**Requirements**
1 > Which political parties does the post on UK government borrowing mention? List every one.
2 > Does the post on UK government borrowing support each statement? Answer yes or no and quote its deciding words: (a) In 2017 Labour promised 100,000 council or housing association homes a year. (b) The initial cost of the National Insurance cut would be around £5 billion a year. (c) The new Conservative mortgage would need a 10% deposit.
3 > Can you resume the post on UK government borrowing from its last sentence and carry it on?

It turns out that the UK government has been borrowing less than we thought

As we look at the latest numbers for the UK fiscal situation we cannot avoid this thought for the post election situation which was expressed by Shirley Bassey some years ago.

Hey big spender,
Spend a little time with me
Wouldn’t you like to have fun, fun, fun
How’s about a few laughs, laughs
I could show you a good time
Let me show you a good time!

Yesterday produced an example of that on the tax front as Prime Minster Boris Johnson proposed cuts in National Insurance contributions in the same manner as the personal allowance for income tax was raised. This would start with a rise to £9500 in the National Insurance threshold and might go as high as £12.500 to align it with income tax. The initial cost would be around £3 billion a year.

Housing has also come to the front line with Labour promising to build a lot more homes.

In 2017, they promised 100,000 council or housing association homes a year. Now it’s 150,000 between them…..Labour’s £75bn plans will be paid for using half of its £150bn Social Transformation Fund – a pot it says it will use to “repair the social fabric” in the country, if they win a majority in 12 December’s general election. ( BBC)

On the other side of the coin there is less explicit spending from the Conservatives but a clear implicit burden for the taxpayer from these.

The party will promise to introduce a new mortgage with long-term fixed rates, and only needing a 5% deposit, to help renters buy their first homes.

And it will create a scheme where local first-time buyers will be able to get a 30% discount on new homes in their area.

State mortgages? Also a type of help to buy on steroids. So extra liabilities for taxpayers which should be a debit somewhere in the public finances.

The Liberal Democrats offer this.

On Wednesday, the Liberal Democrats launched their manifesto, promising to build 300,000 homes a year by 2024, including 100,000 social homes.

The problem with all of these is twofold. We seem to be building more houses now anyway so how many more do we need? The issue seems to be more of one of them being in the wrong place rather than a total shortage. Also we have had lots of schemes to build more houses which have been full of hot air including one which built none at all. Whoever gets in power there will be more spending in this area it seems.

The Liberal Democrats

Last time around their manifesto was not available but we see now that actually they plan to be relatively fiscally responsible.

A good government should responsibly manage the nation’s finances: taking advantage of opportunities to borrow to invest in key infrastructure while making sure that day-to-day spending does not exceed the amount of money raised in taxes…….Ensure overall national debt continues to decline as a share of national income.

**Record set**

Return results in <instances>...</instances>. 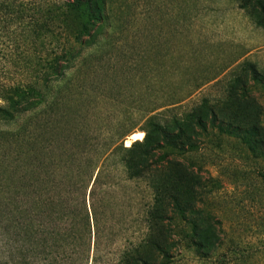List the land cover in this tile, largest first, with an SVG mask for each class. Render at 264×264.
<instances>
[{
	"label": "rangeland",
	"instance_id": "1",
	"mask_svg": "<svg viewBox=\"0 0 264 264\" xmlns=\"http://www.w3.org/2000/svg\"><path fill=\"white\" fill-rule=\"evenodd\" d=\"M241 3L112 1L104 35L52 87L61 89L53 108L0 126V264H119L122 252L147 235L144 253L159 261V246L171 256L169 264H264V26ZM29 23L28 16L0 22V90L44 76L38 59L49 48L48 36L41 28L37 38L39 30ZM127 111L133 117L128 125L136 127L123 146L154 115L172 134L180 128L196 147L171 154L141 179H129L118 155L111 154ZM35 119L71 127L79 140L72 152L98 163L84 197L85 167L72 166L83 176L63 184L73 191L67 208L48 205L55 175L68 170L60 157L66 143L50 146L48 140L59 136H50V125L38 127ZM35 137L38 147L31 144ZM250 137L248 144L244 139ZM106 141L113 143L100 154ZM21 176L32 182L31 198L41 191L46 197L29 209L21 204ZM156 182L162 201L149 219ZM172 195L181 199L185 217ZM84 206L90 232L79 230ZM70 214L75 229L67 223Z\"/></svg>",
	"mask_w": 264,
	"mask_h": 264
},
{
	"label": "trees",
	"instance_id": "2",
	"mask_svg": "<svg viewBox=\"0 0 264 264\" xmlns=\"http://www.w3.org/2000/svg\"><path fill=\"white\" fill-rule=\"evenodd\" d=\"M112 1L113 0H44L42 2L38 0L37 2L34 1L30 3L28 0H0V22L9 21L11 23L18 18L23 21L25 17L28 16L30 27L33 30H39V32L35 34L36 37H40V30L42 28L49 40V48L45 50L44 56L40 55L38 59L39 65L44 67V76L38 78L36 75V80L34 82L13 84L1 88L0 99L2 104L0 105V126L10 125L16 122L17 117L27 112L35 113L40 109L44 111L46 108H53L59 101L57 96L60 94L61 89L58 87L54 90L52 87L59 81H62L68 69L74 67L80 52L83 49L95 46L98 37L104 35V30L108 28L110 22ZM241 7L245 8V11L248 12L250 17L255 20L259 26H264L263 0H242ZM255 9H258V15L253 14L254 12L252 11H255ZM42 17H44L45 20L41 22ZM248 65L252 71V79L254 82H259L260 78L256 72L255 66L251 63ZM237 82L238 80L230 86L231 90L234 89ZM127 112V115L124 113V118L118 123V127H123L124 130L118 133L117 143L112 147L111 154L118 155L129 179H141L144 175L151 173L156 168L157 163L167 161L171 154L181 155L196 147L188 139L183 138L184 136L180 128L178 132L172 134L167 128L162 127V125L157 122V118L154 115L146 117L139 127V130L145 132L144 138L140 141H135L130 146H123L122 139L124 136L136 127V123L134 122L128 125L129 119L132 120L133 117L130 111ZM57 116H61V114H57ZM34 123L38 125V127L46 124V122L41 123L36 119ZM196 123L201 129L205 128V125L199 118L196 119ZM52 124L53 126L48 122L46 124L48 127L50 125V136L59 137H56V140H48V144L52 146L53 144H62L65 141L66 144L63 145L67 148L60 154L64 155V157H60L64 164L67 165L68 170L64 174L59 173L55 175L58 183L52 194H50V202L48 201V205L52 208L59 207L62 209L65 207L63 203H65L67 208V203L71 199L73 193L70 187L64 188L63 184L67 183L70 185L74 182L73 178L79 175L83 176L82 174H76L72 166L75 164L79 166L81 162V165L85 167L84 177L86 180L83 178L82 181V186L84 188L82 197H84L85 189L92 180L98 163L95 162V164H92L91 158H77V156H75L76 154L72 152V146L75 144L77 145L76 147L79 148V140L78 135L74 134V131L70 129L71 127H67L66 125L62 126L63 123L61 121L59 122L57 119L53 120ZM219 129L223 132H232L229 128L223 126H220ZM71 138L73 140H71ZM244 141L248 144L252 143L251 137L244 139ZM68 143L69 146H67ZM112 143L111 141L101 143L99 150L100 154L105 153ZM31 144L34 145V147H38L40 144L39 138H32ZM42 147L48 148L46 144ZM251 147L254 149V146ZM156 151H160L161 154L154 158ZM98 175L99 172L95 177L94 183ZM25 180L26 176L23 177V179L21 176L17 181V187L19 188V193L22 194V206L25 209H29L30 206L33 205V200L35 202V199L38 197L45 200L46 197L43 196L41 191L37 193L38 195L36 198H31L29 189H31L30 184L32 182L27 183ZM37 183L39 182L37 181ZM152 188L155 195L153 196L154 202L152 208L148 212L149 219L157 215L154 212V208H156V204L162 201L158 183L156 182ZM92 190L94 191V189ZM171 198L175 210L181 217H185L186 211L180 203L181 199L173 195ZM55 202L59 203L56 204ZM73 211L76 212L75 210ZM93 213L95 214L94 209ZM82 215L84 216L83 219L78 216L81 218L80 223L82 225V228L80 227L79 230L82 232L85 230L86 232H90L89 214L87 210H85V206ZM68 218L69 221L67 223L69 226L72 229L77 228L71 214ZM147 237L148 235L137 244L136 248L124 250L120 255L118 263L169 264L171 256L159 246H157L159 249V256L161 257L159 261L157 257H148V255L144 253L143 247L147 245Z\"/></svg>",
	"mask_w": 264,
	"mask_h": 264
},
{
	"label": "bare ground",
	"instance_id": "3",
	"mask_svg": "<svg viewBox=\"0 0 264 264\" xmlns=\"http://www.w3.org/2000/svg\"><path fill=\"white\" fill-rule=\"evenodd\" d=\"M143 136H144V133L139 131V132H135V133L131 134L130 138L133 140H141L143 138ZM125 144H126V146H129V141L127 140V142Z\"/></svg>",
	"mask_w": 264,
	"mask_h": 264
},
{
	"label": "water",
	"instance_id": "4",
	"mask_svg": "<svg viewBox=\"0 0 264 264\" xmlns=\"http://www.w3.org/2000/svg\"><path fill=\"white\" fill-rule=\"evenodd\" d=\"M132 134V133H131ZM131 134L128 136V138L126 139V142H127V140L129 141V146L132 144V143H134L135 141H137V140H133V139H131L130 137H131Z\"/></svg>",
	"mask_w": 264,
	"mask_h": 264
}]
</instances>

**Per-task answers**
1 > Labour, the Conservatives, the Liberal Democrats

2 >
(a) Yes: "In 2017, they promised 100,000 council or housing association homes a year."
(b) No: "The initial cost would be around £3 billion a year."
(c) No: "only needing a 5% deposit"

3 >
The “day to day” bit looks a continuation of the swerves we see to look like you are being restrained when you are spending but the national debt plan does imply a brake. Compared to the plans of the Tories and Labour quite a brake actually.

Where things get confused is here, because we would under their plan to stay in the European Union just carry on so the “bonus” is what precisely?

Use the £50 billion Remain Bonus to invest in services and tackle inequality, giving a major boost to schools and combatting in-work poverty.

On the other hand they do move from fantasy to reality with their plan to raise the basic rate of income tax by 1 pence. That is I believe for improvements to education in theory although of course it just goes in the same pot. But at least it is reasonably clear.

How much are we taxed?

Here are the calculations of the Resolution Foundation.

Total revenue as a share of GDP has risen to its highest level since 1985-86 but remains very close to its post-war average of 37 per cent. Tax revenue excluding other receipts has hit its highest share of GDP since 1981-82.

Today’s Data

This should bring us back to reality although there are issues with the version of reality presented to us as regular readers will be aware. There is yet another example of that today and let me illustrate with something you might have been expecting.

Borrowing (public sector net borrowing excluding public sector banks, PSNB ex) in October 2019 was £11.2 billion, £2.3 billion more than in October 2018; this is the highest October borrowing for five years (since October 2014).

If we stay with the October figures then yet again the phrase “as expected” can be used.

Departmental expenditure on goods and services increased by £2.3 billion, compared with October 2018, including a £1.0 billion increase in expenditure on staff costs and a £1.0 billion increase in the purchase of goods and services.

That is consistent with what we have been seeing with a hint of spending ahead of the supposed Brexit date at the end of October. Indeed overall the spending was higher overall because we see that there was a cut.

Interest payments on the government’s outstanding debt decreased by £0.5 billion, compared with October 2018, largely resulting from movements in the Retail Prices Index (RPI), to which index-linked bonds are pegged.

But I am afraid if you look deeper there is a swerve as hinted at below.

Borrowing in the current financial year-to-date (April 2019 to October 2019) was £46.3 billion, £4.3 billion more than in the same period last year; this is the highest April-to-October borrowing for two years (since 2017), though April-to-October 2018 remains the lowest in such a period for 12 years (since 2007).

So much of the extra borrowing was October which made me thing hang on! We have been told for a while spending has been higher and last month the year so far was £5.9 billion higher.So we should be £8.2 billion higher now not £4.3 billion. The difference is found below.

PSNB ex in the current financial year-to-date (April to September 2019) has been revised down by £3.9 billion compared with figures presented in the previous bulletin (published as corrected on 29 October 2019) as a result of updated central government data.

 

 we find out that  the problems have been mostly with expenditure.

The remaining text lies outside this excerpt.